Recentemente, autoridades sanitárias do Japão iniciaram uma série de vistorias em frigoríficos brasileiros. O foco dessas inspeções são as unidades localizadas nos estados do Rio Grande do Sul, Santa Catarina e Paraná.
A comissão japonesa está avaliando não apenas as condições dos frigoríficos, mas também todo o sistema produtivo pecuário, que inclui a rastreabilidade dos animais, a localização dos estabelecimentos e a capacidade de resposta a emergências relacionadas à febre aftosa.
Limitações na Inclusão de Estados
O Ministério da Agricultura do Brasil tentou incluir outros estados, como Acre e Rondônia, na lista de unidades a serem avaliadas. No entanto, essa proposta não foi aceita pelos representantes japoneses, que decidiram focar apenas nas regiões mencionadas.
Uma vez aprovado o sistema produtivo brasileiro, as tarifas de exportação serão discutidas. Atualmente, as tarifas aplicadas pelo Japão são significativamente mais altas do que as cobradas pela China e pelos Estados Unidos, atingindo 38,5%.

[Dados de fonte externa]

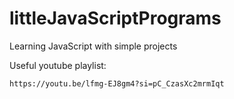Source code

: # littleJavaScriptPrograms

Learning JavaScript with simple projects

 Useful youtube playlist: 
 
    https://youtu.be/lfmg-EJ8gm4?si=pC_CzasXc2mrmIqt
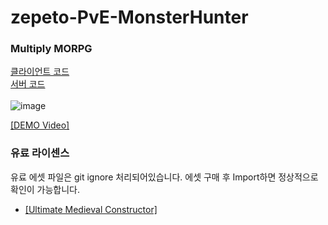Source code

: # zepeto-PvE-MonsterHunter
 ### Multiply MORPG <br>
 [클라이언트 코드](https://github.com/Kim-JeongUng/zepeto-PvE-MonsterHunter/tree/main/Assets/MonsterHunter/ZepetoScript)<br>
 [서버 코드](https://github.com/Kim-JeongUng/zepeto-PvE-MonsterHunter/tree/main/Assets/Server/World.multiplay/ServerModule/Modules)
 <br><br>
![image](https://user-images.githubusercontent.com/82865325/232285922-8f4a03a0-66de-492a-9c59-d4200c63c072.png)

[[DEMO Video]](https://youtu.be/Up69Lsn1pDI)

### 유료 라이센스
유료 에셋 파일은 git ignore 처리되어있습니다. 에셋 구매 후 Import하면 정상적으로 확인이 가능합니다.
- [[Ultimate Medieval Constructor]](https://assetstore.unity.com/packages/3d/environments/fantasy/ultimate-medieval-constructor-97279)
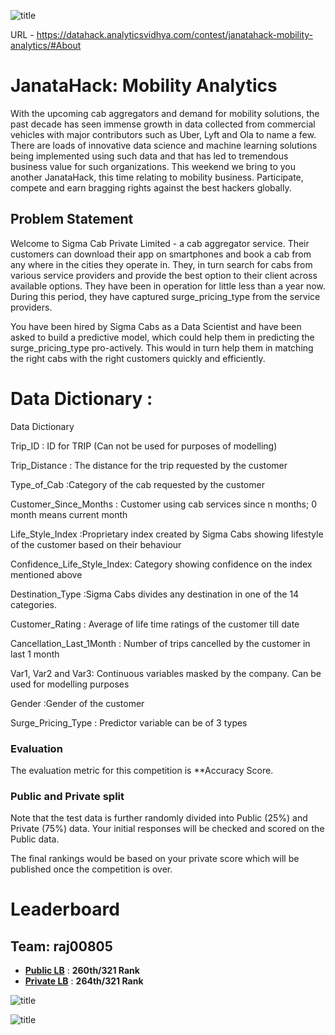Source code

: ![title](Pic1.jpg)

URL - https://datahack.analyticsvidhya.com/contest/janatahack-mobility-analytics/#About

# JanataHack: Mobility Analytics

With the upcoming cab aggregators and demand for mobility solutions, the past decade has seen immense growth in data collected from commercial vehicles with major contributors such as Uber, Lyft and Ola to name a few. 
There are loads of innovative data science and machine learning solutions being implemented using such data and that has led to tremendous business value for such organizations. 
This weekend we bring to you another JanataHack, this time relating to mobility business. Participate, compete and earn bragging rights against the best hackers globally.

## Problem Statement
Welcome to Sigma Cab Private Limited - a cab aggregator service. Their customers can download their app on smartphones and book a cab from any where in the cities they operate in. They, in turn search for cabs from various service providers and provide the best option to their client across available options. They have been in operation for little less than a year now. During this period, they have captured surge_pricing_type from the service providers.

You have been hired by Sigma Cabs as a Data Scientist and have been asked to build a predictive model, which could help them in predicting the surge_pricing_type pro-actively. This would in turn help them in matching the right cabs with the right customers quickly and efficiently.

# Data Dictionary :

Data Dictionary

Trip_ID : ID for TRIP (Can not be used for purposes of modelling)

Trip_Distance : The distance for the trip requested by the customer

Type_of_Cab :Category of the cab requested by the customer

Customer_Since_Months :  Customer using cab services since n months; 0 month means current month

Life_Style_Index :Proprietary index created by Sigma Cabs showing lifestyle of the customer based on their behaviour

Confidence_Life_Style_Index: Category showing confidence on the index mentioned above

Destination_Type :Sigma Cabs divides any destination in one of the 14 categories.

Customer_Rating : Average of life time ratings of the customer till date

Cancellation_Last_1Month : Number of trips cancelled by the customer in last 1 month

Var1, Var2 and Var3: Continuous variables masked by the company. Can be used for modelling purposes

Gender :Gender of the customer

Surge_Pricing_Type : Predictor variable can be of 3 types


### Evaluation
The evaluation metric for this competition is **Accuracy Score. 

### Public and Private split
Note that the test data is further randomly divided into Public (25%) and Private (75%) data. Your initial responses will be checked and scored on the Public data.

The final rankings would be based on your private score which will be published once the competition is over.


# Leaderboard
## Team:  raj00805

* **[Public LB](https://datahack.analyticsvidhya.com/contest/janatahack-mobility-analytics/#LeaderBoard)** : **260th/321 Rank**
* **[Private LB](https://datahack.analyticsvidhya.com/contest/janatahack-mobility-analytics/#LeaderBoard)** : **264th/321 Rank**


![title](Pic2.jpg)

![title](Pic3.jpg)






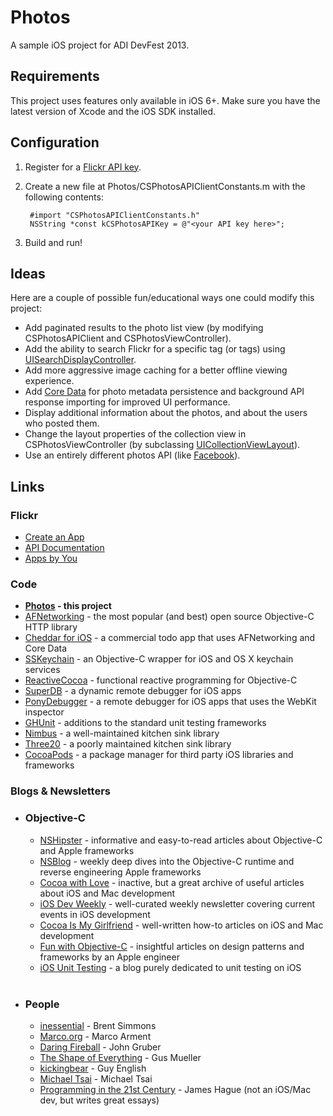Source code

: # Photos

A sample iOS project for ADI DevFest 2013.

## Requirements

This project uses features only available in iOS 6+. Make sure you have the latest version of Xcode and the iOS SDK installed.

## Configuration

1. Register for a [Flickr API key](http://www.flickr.com/services/apps/create/).
2. Create a new file at Photos/CSPhotosAPIClientConstants.m with the following contents:
    
        #import "CSPhotosAPIClientConstants.h"
        NSString *const kCSPhotosAPIKey = @"<your API key here>";
3. Build and run!

## Ideas

Here are a couple of possible fun/educational ways one could modify this project:

* Add paginated results to the photo list view (by modifying CSPhotosAPIClient and CSPhotosViewController).
* Add the ability to search Flickr for a specific tag (or tags) using [UISearchDisplayController](http://developer.apple.com/library/ios/#documentation/uikit/reference/UISearchDisplayController_Class/Reference/Reference.html).
* Add more aggressive image caching for a better offline viewing experience.
* Add [Core Data](http://developer.apple.com/library/ios/#documentation/cocoa/Conceptual/CoreData/cdProgrammingGuide.html) for photo metadata persistence and background API response importing for improved UI performance.
* Display additional information about the photos, and about the users who posted them.
* Change the layout properties of the collection view in CSPhotosViewController (by subclassing [UICollectionViewLayout](http://developer.apple.com/library/ios/#documentation/uikit/reference/UICollectionViewLayout_class/Reference/Reference.html)).
* Use an entirely different photos API (like [Facebook](https://developers.facebook.com/docs/reference/api/photo/)).

## Links

<H3>Flickr</H3>
<ul>
<li><A HREF="http://www.flickr.com/services/apps/create/apply">Create an App</A></li>
<li><A HREF="http://www.flickr.com/services/api/">API Documentation</A></li>
<li><A HREF="http://www.flickr.com/services/apps/by/me">Apps by You</A></li>
</ul>
    
<H3>Code</H3>
<ul>
<li><strong><A HREF="https://github.com/cspickert/photos-ios">Photos</A> - this project</strong></li>
<li><A HREF="https://github.com/AFNetworking/AFNetworking">AFNetworking</A> - the most popular (and best) open source Objective-C HTTP library</li>
<li><A HREF="https://github.com/nothingmagical/cheddar-ios">Cheddar for iOS</A> - a commercial todo app that uses AFNetworking and Core Data</li>
<li><A HREF="https://github.com/soffes/sskeychain">SSKeychain</A> - an Objective-C wrapper for iOS and OS X keychain services</li>
<li><A HREF="https://github.com/ReactiveCocoa/ReactiveCocoa">ReactiveCocoa</A> - functional reactive programming for Objective-C</li>
<li><A HREF="https://github.com/Shopify/superdb">SuperDB</A> - a dynamic remote debugger for iOS apps</li>
<li><A HREF="https://github.com/square/PonyDebugger">PonyDebugger</A> - a remote debugger for iOS apps that uses the WebKit inspector</li>
<li><A HREF="https://github.com/gabriel/gh-unit">GHUnit</A> - additions to the standard unit testing frameworks</li>
<li><A HREF="https://github.com/jverkoey/nimbus">Nimbus</A> - a well-maintained kitchen sink library</li>
<li><A HREF="https://github.com/facebook/three20">Three20</A> - a poorly maintained kitchen sink library</li>
<li><A HREF="https://github.com/CocoaPods/CocoaPods">CocoaPods</A> - a package manager for third party iOS libraries and frameworks</li>
</ul>

<H3>Blogs &amp; Newsletters</H3>
<ul>

<li><H3>Objective-C</H3>
<ul>
	<li><A HREF="http://nshipster.com/">NSHipster</A> - informative and easy-to-read articles about Objective-C and Apple frameworks</li>
	<li><A HREF="http://www.mikeash.com/pyblog/">NSBlog</A> - weekly deep dives into the Objective-C runtime and reverse engineering Apple frameworks</li>
	<li><A HREF="http://www.cocoawithlove.com/">Cocoa with Love</A> - inactive, but a great archive of useful articles about iOS and Mac development</li>
	<li><A HREF="http://iosdevweekly.com/">iOS Dev Weekly</A> - well-curated weekly newsletter covering current events in iOS development</li>
	<li><A HREF="http://www.cimgf.com/">Cocoa Is My Girlfriend</A> - well-written how-to articles on iOS and Mac development</li>
	<li><A HREF="http://funwithobjc.tumblr.com/">Fun with Objective-C</A> - insightful articles on design patterns and frameworks by an Apple engineer</li>
	<li><A HREF="http://iosunittesting.com/">iOS Unit Testing</A> - a blog purely dedicated to unit testing on iOS</li>
</ul><br/></li>

<li><H3>People</H3>
<ul>
	<li><A HREF="http://inessential.com/">inessential</A> - Brent Simmons</li>
	<li><A HREF="http://www.marco.org/">Marco.org</A> - Marco Arment</li>
	<li><A HREF="http://daringfireball.net/">Daring Fireball</A> - John Gruber</li>
	<li><A HREF="http://shapeof.com/">The Shape of Everything</A> - Gus Mueller</li>
	<li><A HREF="http://kickingbear.com/blog/">kickingbear</A> - Guy English</li>
	<li><A HREF="http://mjtsai.com/blog/">Michael Tsai</A> - Michael Tsai</li>
	<li><A HREF="http://prog21.dadgum.com/">Programming in the 21st Century</A> - James Hague (not an iOS/Mac dev, but writes great essays)</li>
</ul></li>

</ul>

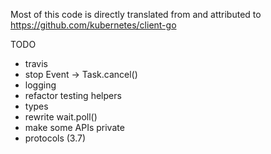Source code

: Most of this code is directly translated from and attributed to
https://github.com/kubernetes/client-go

TODO
- travis
- stop Event -> Task.cancel()
- logging
- refactor testing helpers
- types
- rewrite wait.poll()
- make some APIs private
- protocols (3.7)
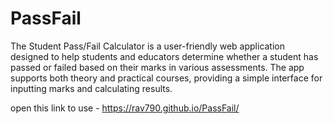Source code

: # PassFail
The Student Pass/Fail Calculator is a user-friendly web application designed to help students and educators determine whether a student has passed or failed based on their marks in various assessments. The app supports both theory and practical courses, providing a simple interface for inputting marks and calculating results.

open this link to use - https://rav790.github.io/PassFail/
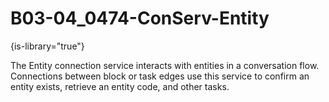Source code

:# B03-04_0474-ConServ-Entity

{is-library="true"}

<snippet id="B03-04_0474-ConServ-Entity_snippet">



The Entity connection service interacts with entities in a conversation flow. Connections between block or task edges use this service to confirm an entity exists, retrieve an entity code, and other tasks.


</snippet>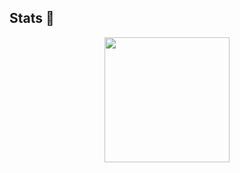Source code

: ## Stats 🚀

<div align="center">
  <p> 
    <img height="200px" src='https://github-readme-stats.vercel.app/api?username=kieran-murphy&show_icons=true&theme=transparent' />
    <img src='https://github-readme-stats.vercel.app/api/top-langs/?username=kieran-murphy&theme=transparent&exclude_repo=2703ICTAssignment1,2703ICTAssignment2,Assignment_3813ICT/>
  </p>
<div>


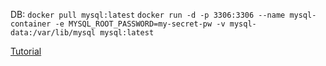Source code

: DB:
`docker pull mysql:latest`
`docker run -d -p 3306:3306 --name mysql-container -e MYSQL_ROOT_PASSWORD=my-secret-pw -v mysql-data:/var/lib/mysql mysql:latest`

[Tutorial](https://www.linkedin.com/learning/angular-creating-and-hosting-a-full-stack-site/why-node-js?resume=false)
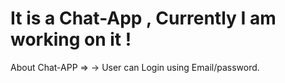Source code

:# It is a Chat-App , Currently I am working on it !

About Chat-APP => 
   -> User can Login using Email/password.
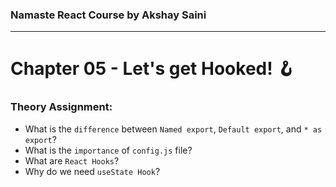 ### Namaste React Course by Akshay Saini
---

# Chapter 05 - Let's get Hooked! 🪝

### Theory Assignment:
- What is the `difference` between `Named export`, `Default export`, and `* as export`?
- What is the `importance` of `config.js` file?
- What are `React Hooks`?
- Why do we need `useState Hook`?
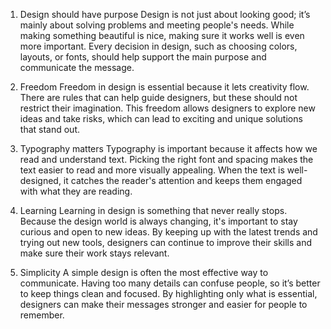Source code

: 1. Design should have purpose
Design is not just about looking good; it’s mainly about solving problems and meeting people's needs. While making something beautiful is nice, making sure it works well is even more important. Every decision in design, such as choosing colors, layouts, or fonts, should help support the main purpose and communicate the message.

2. Freedom
Freedom in design is essential because it lets creativity flow. There are rules that can help guide designers, but these should not restrict their imagination. This freedom allows designers to explore new ideas and take risks, which can lead to exciting and unique solutions that stand out.

3. Typography matters
Typography is important because it affects how we read and understand text. Picking the right font and spacing makes the text easier to read and more visually appealing. When the text is well-designed, it catches the reader's attention and keeps them engaged with what they are reading.

4. Learning
Learning in design is something that never really stops. Because the design world is always changing, it's important to stay curious and open to new ideas. By keeping up with the latest trends and trying out new tools, designers can continue to improve their skills and make sure their work stays relevant.

5. Simplicity
A simple design is often the most effective way to communicate. Having too many details can confuse people, so it’s better to keep things clean and focused. By highlighting only what is essential, designers can make their messages stronger and easier for people to remember.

O Brasil busca negociar uma redução dessas tarifas para tornar sua carne bovina mais competitiva no mercado japonês. O Japão importa anualmente cerca de 700 mil toneladas de carne bovina, com os Estados Unidos sendo os principais fornecedores.
O Brasil, que atualmente vende carne a um preço de 5.500 dólares por tonelada, espera aproveitar essa oportunidade para aumentar sua participação no mercado. O preço pago pelo Japão pode chegar a 6.800 dólares por tonelada, o que representa uma significativa oportunidade financeira para os produtores brasileiros.